Directive 1: Reproduce the remittances article word for word.
# START OF Extract
Ian Nicolas P. Cigaral

The ongoing war in the Middle East, which hosts more than 2 million Filipinos, could disrupt remittances to the Philippines, the Bangko Sentral ng Pilipinas (BSP) said, potentially straining household budgets already hit by rising oil prices.

“There’s some downside risk in terms of demand for our labor services. We’re a major exporter of labor services,” BSP Governor Eli Remolona Jr. said in an interview with CNBC last week.

“So that’s a concern, but our priority in terms of the Filipinos in the Middle East, is to keep them out of harm’s way and possibly bring them home,” he added.

Data from the BSP showed cash remittances from the Middle East reached $6.5 billion in 2025, about 18 percent of the total inflows.

That share is “very, very significant,” Remolona said, though he stressed that the central bank’s main focus now is the inflationary consequences of the conflict in the oil-rich region.
# END OF Extract
Directive 2: Rewrite the plant sheet entries with "collection date" replaced by "date collected", changing nothing else. Leave out the pictures.
# START OF Listed records
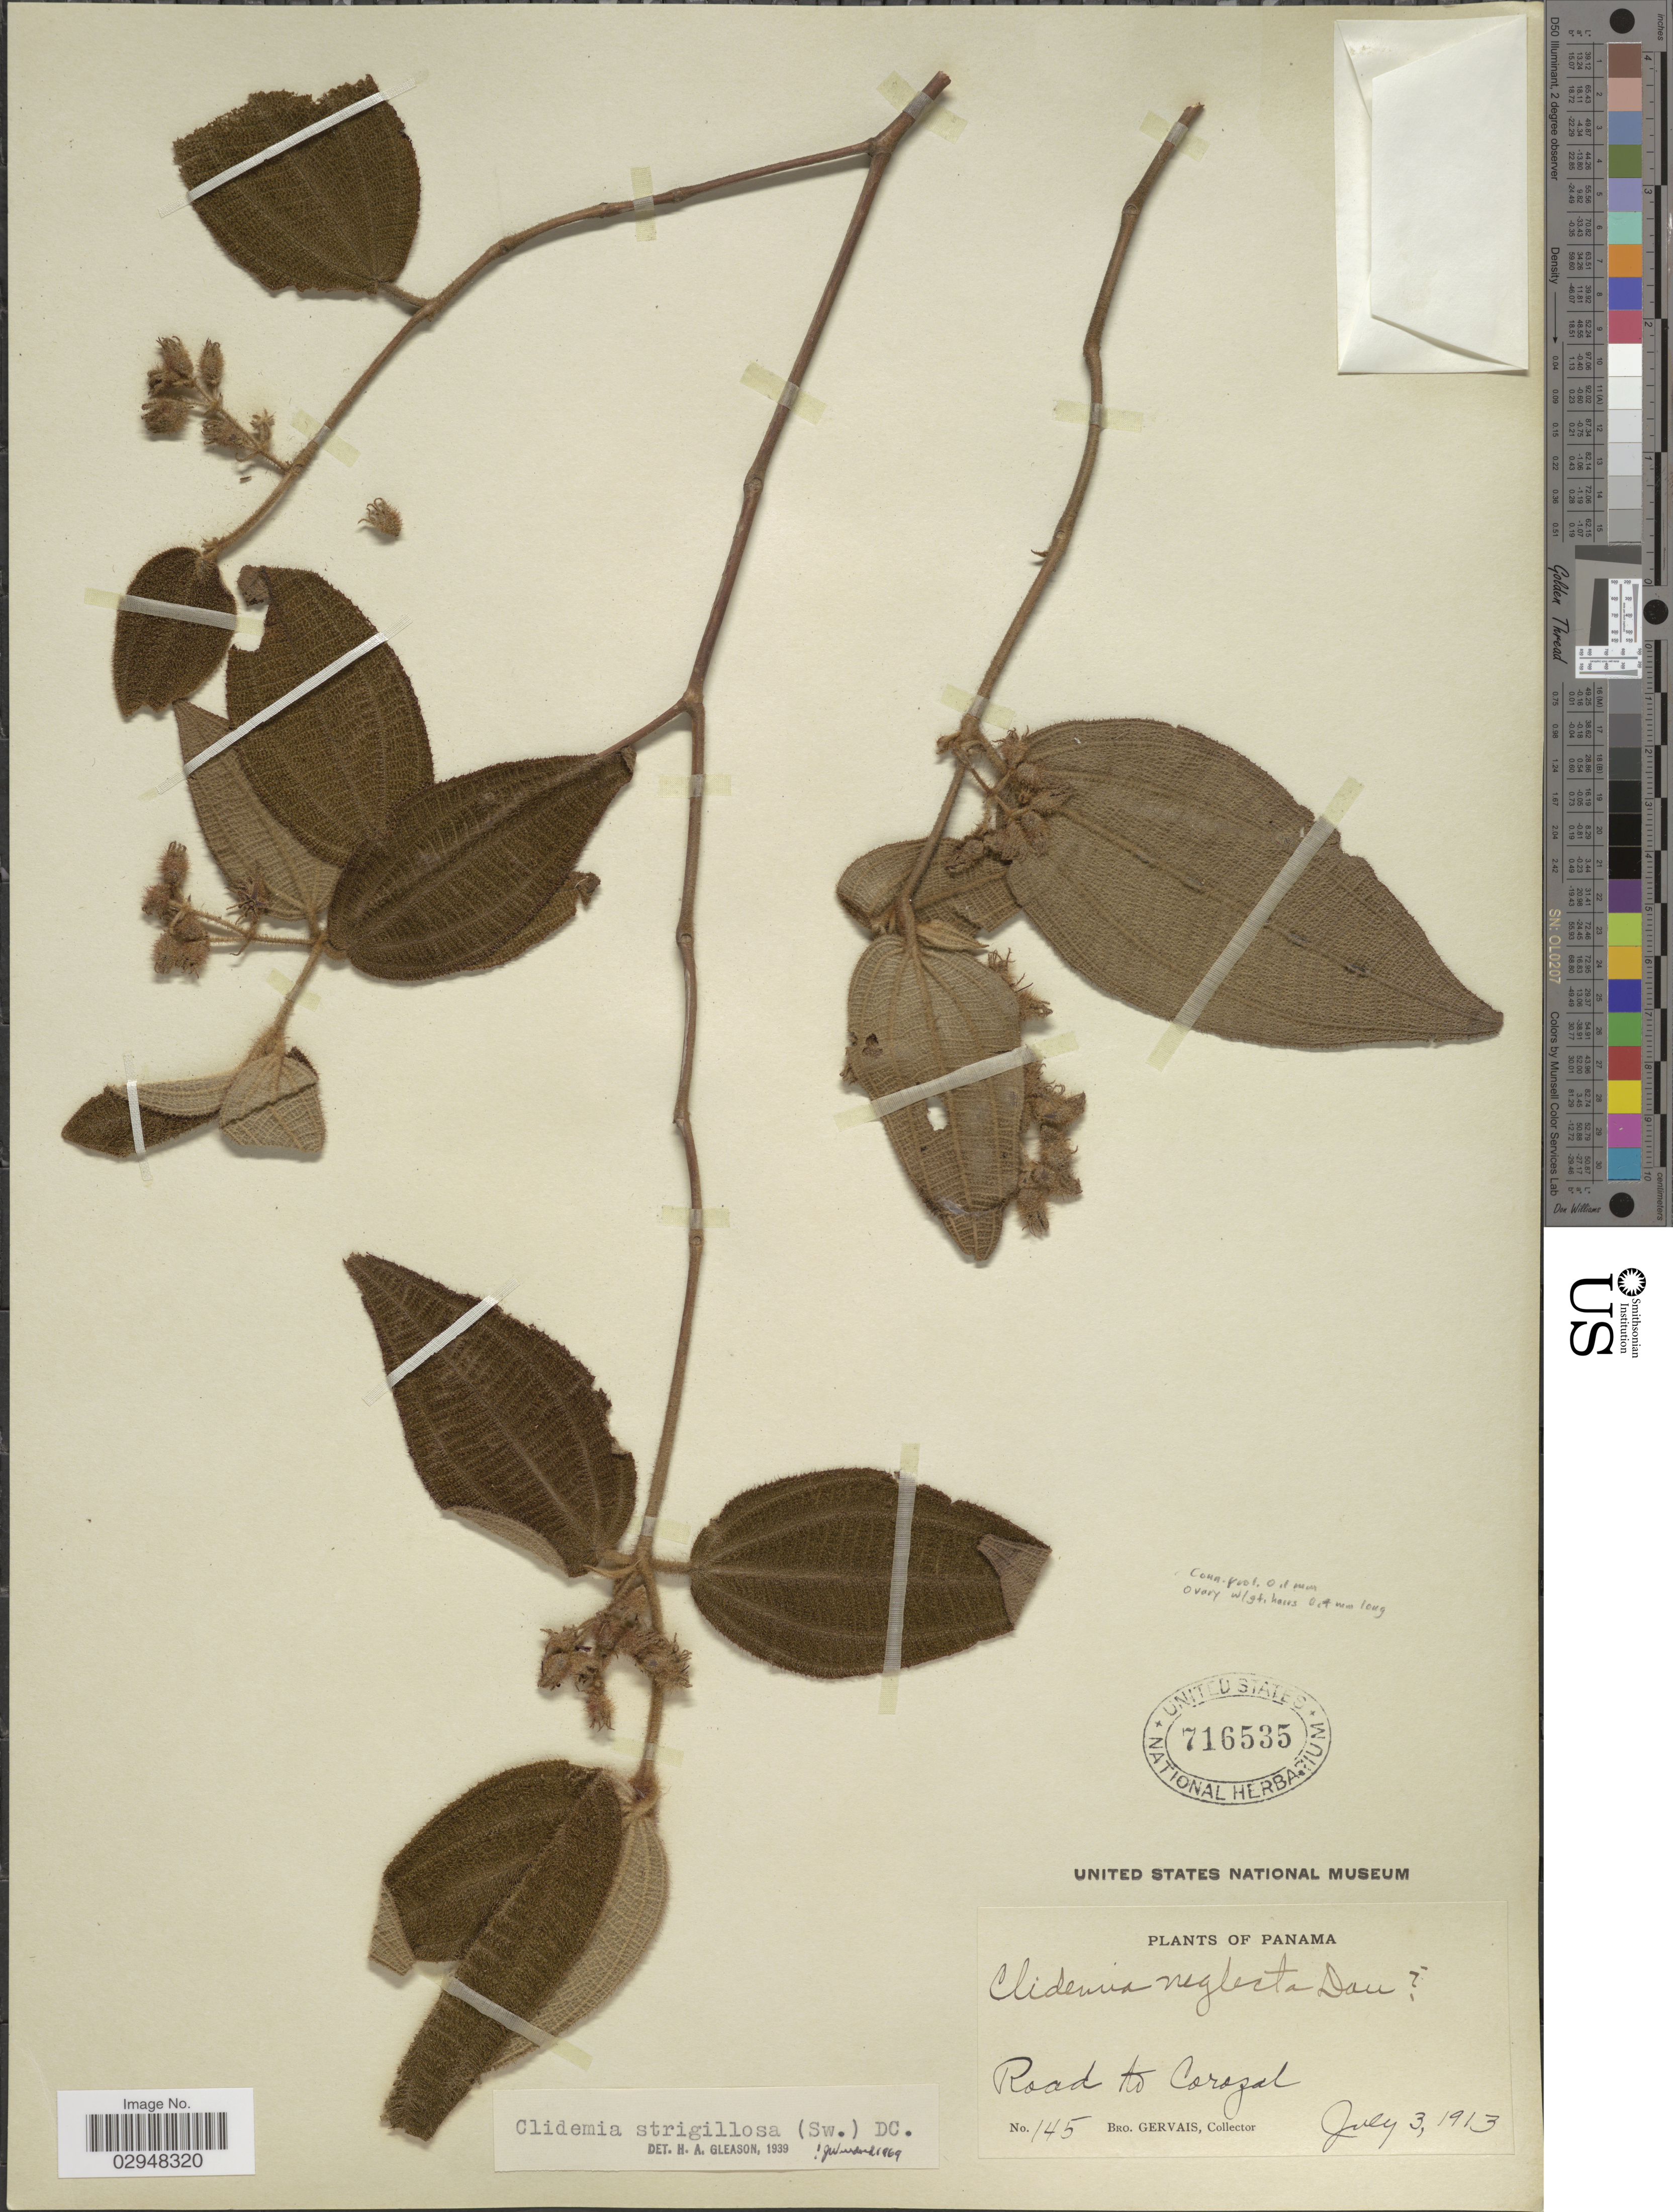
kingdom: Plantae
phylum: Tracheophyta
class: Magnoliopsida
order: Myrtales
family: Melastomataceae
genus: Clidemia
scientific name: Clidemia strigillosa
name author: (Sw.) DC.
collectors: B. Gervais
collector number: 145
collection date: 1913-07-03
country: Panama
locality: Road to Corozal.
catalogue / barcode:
# END OF Listed records
Expected output 1:
Ian Nicolas P. Cigaral

The ongoing war in the Middle East, which hosts more than 2 million Filipinos, could disrupt remittances to the Philippines, the Bangko Sentral ng Pilipinas (BSP) said, potentially straining household budgets already hit by rising oil prices.

“There’s some downside risk in terms of demand for our labor services. We’re a major exporter of labor services,” BSP Governor Eli Remolona Jr. said in an interview with CNBC last week.

“So that’s a concern, but our priority in terms of the Filipinos in the Middle East, is to keep them out of harm’s way and possibly bring them home,” he added.

Data from the BSP showed cash remittances from the Middle East reached $6.5 billion in 2025, about 18 percent of the total inflows.

That share is “very, very significant,” Remolona said, though he stressed that the central bank’s main focus now is the inflationary consequences of the conflict in the oil-rich region.

Expected output 2:
kingdom: Plantae
phylum: Tracheophyta
class: Magnoliopsida
order: Myrtales
family: Melastomataceae
genus: Clidemia
scientific name: Clidemia strigillosa
name author: (Sw.) DC.
collectors: B. Gervais
collector number: 145
date collected: 1913-07-03
country: Panama
locality: Road to Corozal.
catalogue / barcode:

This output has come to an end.